WHAT NEEDS TO BE DONE: Copy each line from the listing below where the word "nicht" shows up.

SOURCE RECORDS:
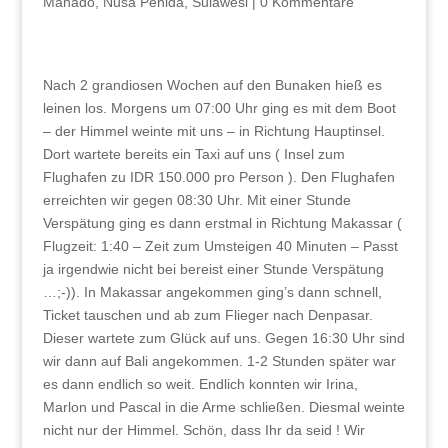
Manado
,
Nusa Penida
,
Sulawesi
|
0 Kommentare
Nach 2 grandiosen Wochen auf den Bunaken hieß es
leinen los. Morgens um 07:00 Uhr ging es mit dem Boot
– der Himmel weinte mit uns – in Richtung Hauptinsel.
Dort wartete bereits ein Taxi auf uns ( Insel zum
Flughafen zu IDR 150.000 pro Person ). Den Flughafen
erreichten wir gegen 08:30 Uhr. Mit einer Stunde
Verspätung ging es dann erstmal in Richtung Makassar (
Flugzeit: 1:40 – Zeit zum Umsteigen 40 Minuten – Passt
ja irgendwie nicht bei bereist einer Stunde Verspätung
…;-)). In Makassar angekommen ging’s dann schnell,
Ticket tauschen und ab zum Flieger nach Denpasar.
Dieser wartete zum Glück auf uns. Gegen 16:30 Uhr sind
wir dann auf Bali angekommen. 1-2 Stunden später war
es dann endlich so weit. Endlich konnten wir Irina,
Marlon und Pascal in die Arme schließen. Diesmal weinte
nicht nur der Himmel. Schön, dass Ihr da seid ! Wir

COMPLETED EXERCISE:
ja irgendwie nicht bei bereist einer Stunde Verspätung
nicht nur der Himmel. Schön, dass Ihr da seid ! Wir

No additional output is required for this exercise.